#### To-do item
As the answer, set down the lines below from the one containing "Complementi" through the one containing "DESENVOLVIMENTO AGRÁRIO", exactly and inclusively, and no others.

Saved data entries
* * * * *

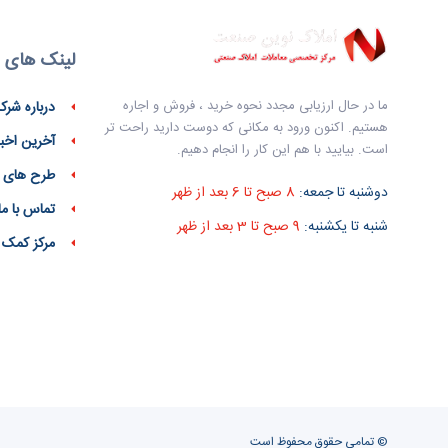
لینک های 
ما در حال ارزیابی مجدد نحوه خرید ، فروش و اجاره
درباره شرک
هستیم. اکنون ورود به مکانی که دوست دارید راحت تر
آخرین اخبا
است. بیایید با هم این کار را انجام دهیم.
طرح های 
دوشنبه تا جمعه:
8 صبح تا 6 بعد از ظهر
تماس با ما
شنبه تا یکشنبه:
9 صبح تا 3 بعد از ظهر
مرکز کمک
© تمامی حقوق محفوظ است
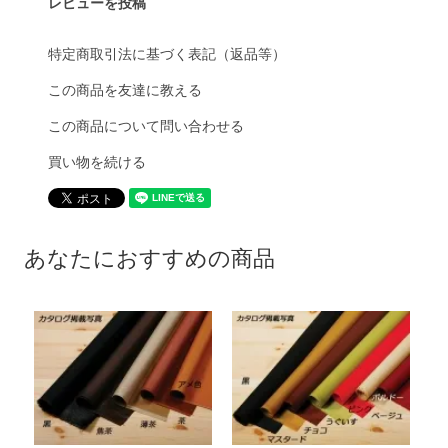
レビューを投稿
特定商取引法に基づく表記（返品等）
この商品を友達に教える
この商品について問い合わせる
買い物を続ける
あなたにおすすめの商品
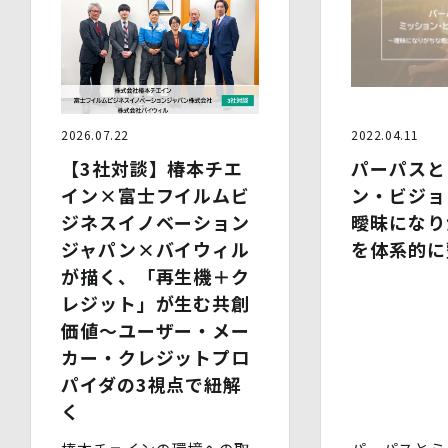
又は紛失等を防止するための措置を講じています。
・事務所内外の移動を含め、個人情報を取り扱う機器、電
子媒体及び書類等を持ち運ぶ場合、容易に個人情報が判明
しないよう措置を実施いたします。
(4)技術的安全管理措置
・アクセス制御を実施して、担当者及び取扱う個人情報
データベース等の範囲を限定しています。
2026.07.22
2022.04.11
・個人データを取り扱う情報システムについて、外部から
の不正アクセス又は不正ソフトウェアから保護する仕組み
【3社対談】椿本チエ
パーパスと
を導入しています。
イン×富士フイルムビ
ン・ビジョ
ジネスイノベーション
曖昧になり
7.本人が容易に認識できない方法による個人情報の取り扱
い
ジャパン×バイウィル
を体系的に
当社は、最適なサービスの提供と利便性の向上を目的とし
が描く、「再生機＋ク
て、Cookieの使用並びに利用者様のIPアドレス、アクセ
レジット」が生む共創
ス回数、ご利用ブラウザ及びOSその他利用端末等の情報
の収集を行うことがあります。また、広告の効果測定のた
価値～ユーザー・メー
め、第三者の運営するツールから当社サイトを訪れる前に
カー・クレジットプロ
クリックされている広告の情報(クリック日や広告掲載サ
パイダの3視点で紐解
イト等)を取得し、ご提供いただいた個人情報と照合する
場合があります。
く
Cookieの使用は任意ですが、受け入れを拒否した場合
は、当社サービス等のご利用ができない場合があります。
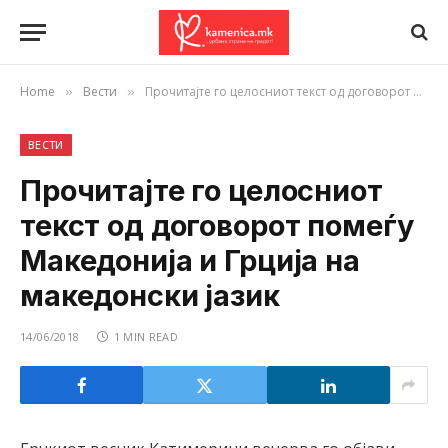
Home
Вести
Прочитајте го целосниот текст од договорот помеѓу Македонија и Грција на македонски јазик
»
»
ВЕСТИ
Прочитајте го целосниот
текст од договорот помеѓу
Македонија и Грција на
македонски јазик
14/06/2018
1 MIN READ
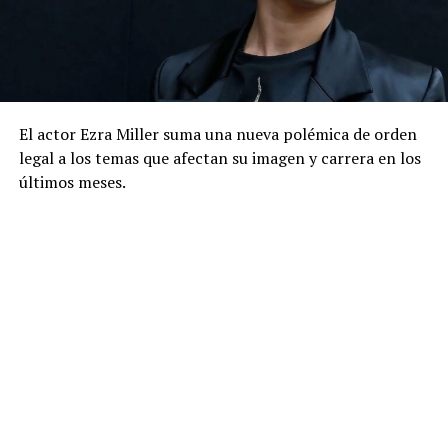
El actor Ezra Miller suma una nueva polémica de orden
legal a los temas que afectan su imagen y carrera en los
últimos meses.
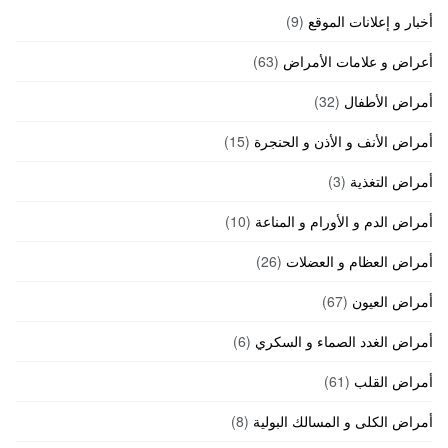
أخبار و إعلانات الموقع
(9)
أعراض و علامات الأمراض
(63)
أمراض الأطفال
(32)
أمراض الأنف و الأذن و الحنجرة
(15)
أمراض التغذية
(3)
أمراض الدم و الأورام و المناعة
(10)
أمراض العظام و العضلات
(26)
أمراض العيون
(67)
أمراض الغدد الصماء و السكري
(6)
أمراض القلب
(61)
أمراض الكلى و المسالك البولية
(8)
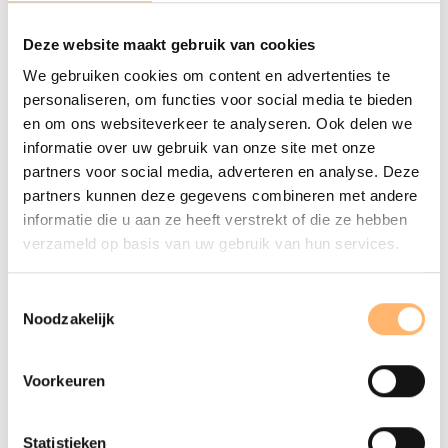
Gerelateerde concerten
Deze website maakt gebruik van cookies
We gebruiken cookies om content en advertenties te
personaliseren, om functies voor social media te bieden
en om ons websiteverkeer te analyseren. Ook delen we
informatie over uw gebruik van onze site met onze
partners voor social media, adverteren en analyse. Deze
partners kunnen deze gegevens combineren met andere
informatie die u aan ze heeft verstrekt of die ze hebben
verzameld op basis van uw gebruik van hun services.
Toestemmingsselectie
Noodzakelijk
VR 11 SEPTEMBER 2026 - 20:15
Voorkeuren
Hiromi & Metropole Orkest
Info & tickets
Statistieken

* * * * *

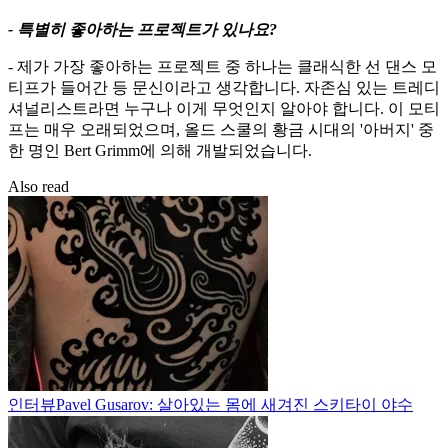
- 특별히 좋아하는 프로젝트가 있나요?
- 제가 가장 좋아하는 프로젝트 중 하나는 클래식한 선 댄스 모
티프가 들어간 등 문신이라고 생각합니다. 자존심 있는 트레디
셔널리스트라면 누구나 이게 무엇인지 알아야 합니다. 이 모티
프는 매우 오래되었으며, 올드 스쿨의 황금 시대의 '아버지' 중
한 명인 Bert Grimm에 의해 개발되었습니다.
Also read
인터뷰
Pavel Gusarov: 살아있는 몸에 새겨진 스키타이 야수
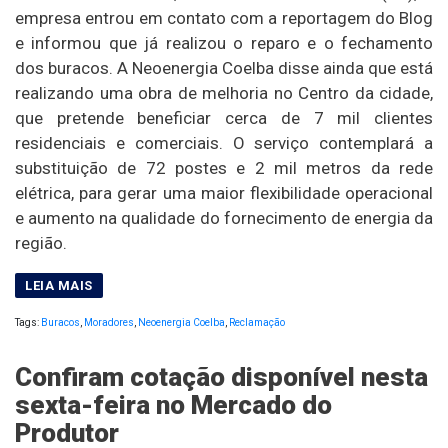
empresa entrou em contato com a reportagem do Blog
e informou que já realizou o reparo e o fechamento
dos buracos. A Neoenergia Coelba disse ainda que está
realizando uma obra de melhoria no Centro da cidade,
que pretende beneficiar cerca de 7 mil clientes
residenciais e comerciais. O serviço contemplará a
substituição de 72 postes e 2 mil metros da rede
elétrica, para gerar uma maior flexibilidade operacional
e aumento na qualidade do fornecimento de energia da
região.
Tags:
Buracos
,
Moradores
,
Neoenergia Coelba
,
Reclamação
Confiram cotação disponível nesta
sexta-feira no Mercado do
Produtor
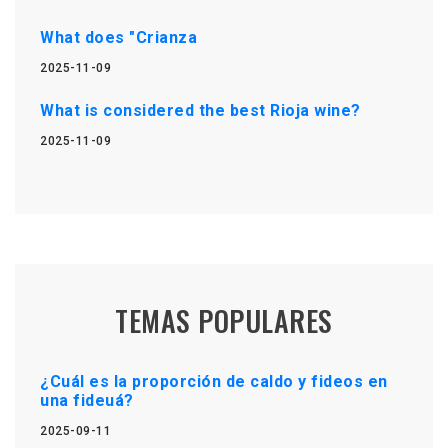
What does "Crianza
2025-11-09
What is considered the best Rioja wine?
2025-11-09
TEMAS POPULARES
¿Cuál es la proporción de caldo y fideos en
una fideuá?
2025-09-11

* * * * *

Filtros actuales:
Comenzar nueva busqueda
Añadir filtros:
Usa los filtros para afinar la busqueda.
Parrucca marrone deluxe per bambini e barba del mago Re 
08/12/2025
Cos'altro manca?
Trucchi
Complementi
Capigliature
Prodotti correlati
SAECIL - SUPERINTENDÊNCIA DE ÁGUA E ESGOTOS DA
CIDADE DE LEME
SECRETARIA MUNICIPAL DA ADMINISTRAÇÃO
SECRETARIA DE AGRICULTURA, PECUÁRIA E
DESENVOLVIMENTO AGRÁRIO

* * * * *

#### Answer box
Complementi
Capigliature
Prodotti correlati
SAECIL - SUPERINTENDÊNCIA DE ÁGUA E ESGOTOS DA
CIDADE DE LEME
SECRETARIA MUNICIPAL DA ADMINISTRAÇÃO
SECRETARIA DE AGRICULTURA, PECUÁRIA E
DESENVOLVIMENTO AGRÁRIO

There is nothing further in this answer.